La manipulation d’échantillons provenant de patients infectés par le SARS-CoV-2 requiert des installations sécurisées dites « L3 » pour le développement d’autotests antigéniques. À l’initiative d’un docteur de l’Université, devenu directeur adjoint R&D chez NG Biotech, cette société a choisi une plateforme de Biosit en appui de la production de ses outils de lutte contre la pandémie.

Effets cytopathiques du SARS-CoV-2 observés sur cellules en culture - Images Irset/éq. N. Dejucq-Rainsford

[Légende : effets cytopathiques du SARS-CoV-2 observés sur cellules en culture - À g. cellules non infectées, à dr. cellules infectées. Images : Irset/éq. N. Dejucq-Rainsford]

Arnaud Chalin est un ancien doctorant de l’Université de Rennes 1. Il a réalisé une thèse CIFRE à l’Institut de recherche en santé, environnement, travail (Université de Rennes 1/EHESP/Inserm) en collaboration avec la société NG Biotech, spécialisée dans les tests rapides d’analyse biologique. Après sa soutenance, Arnaud Chalin y a été recruté comme directeur adjoint à la recherche et au développement.

Conséquence de la pandémie de COVID-19, NG Biotech a reçu commande de l’État pour le développement de tests destinés au dépistage et au suivi du statut immunitaire des personnes potentiellement infectées par le virus SARS-CoV-2.

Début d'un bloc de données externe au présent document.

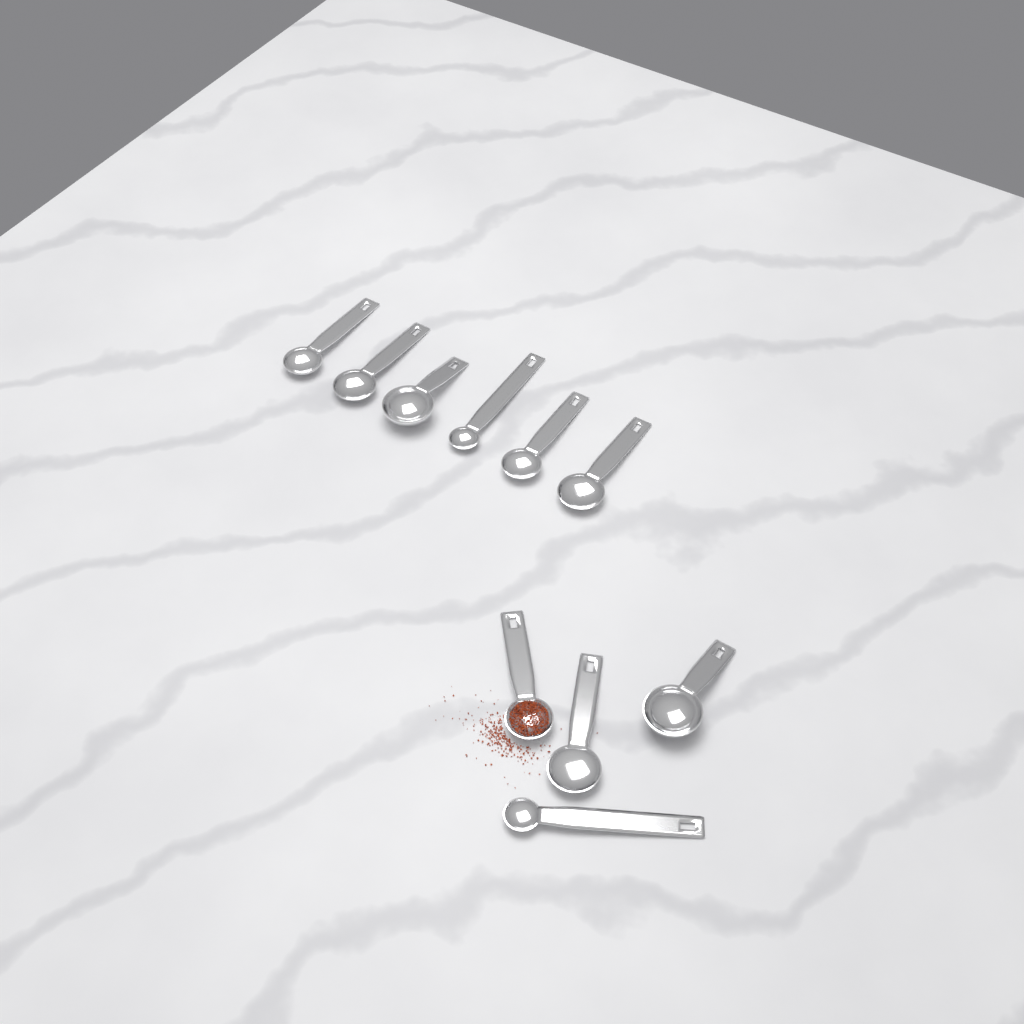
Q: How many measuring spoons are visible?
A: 10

Dans ce cadre, la société a eu accès à une banque d’échantillons de patients positifs. Ces échantillons sont nécessaires à l’évaluation de prototypes de tests, mais aussi pour évaluer leurs performances sur plusieurs lots, les comparer aux tests concurrents et réaliser les enregistrements réglementaires.

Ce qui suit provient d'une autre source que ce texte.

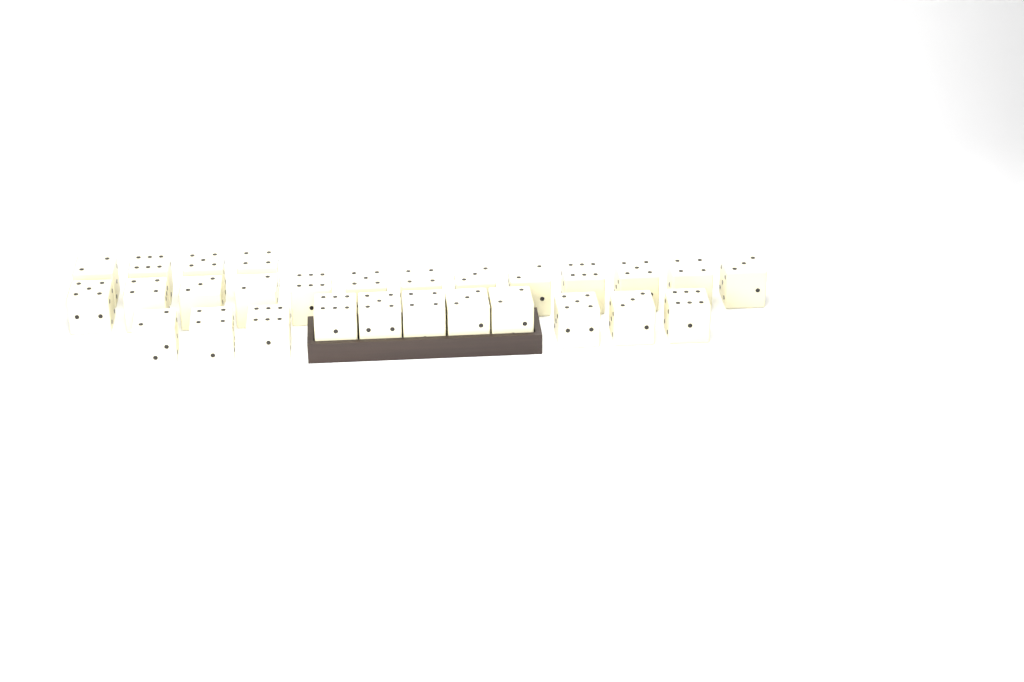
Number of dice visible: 28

Mobilisation des plateformes universitaires Biosit

La manipulation du virus requiert des installations microbiologiques sécurisées dites « L3 », constituées de zones à atmosphères contrôlées. Desservis par des sas, l’ensemble des locaux sont en dépression, interdisant à l’air intérieur de sortir du laboratoire sans avoir été préalablement filtré et stérilisé.

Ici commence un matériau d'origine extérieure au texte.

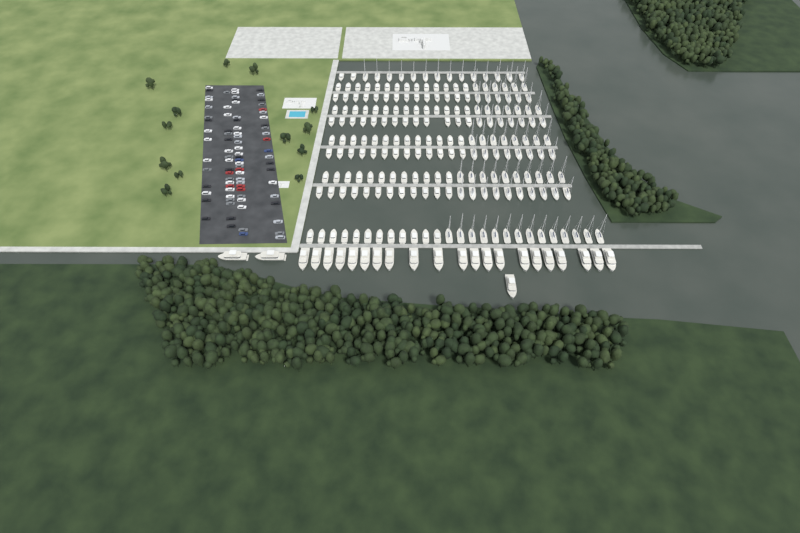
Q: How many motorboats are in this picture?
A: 119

Sur le campus santé de l’Université de Rennes 1, l’unité mixte de service Biosit regroupe 14 plateformes technologiques dont un secteur de culture « L3 ». Utilisateur de Biosit pendant sa thèse, c’est tout naturellement qu’Arnaud Chalin a continué à faire appel à ces installations après son recrutement chez NG Biotech.

Biosit propose des offres de service et de recherche et développement, ouvertes aux laboratoires publics comme privés.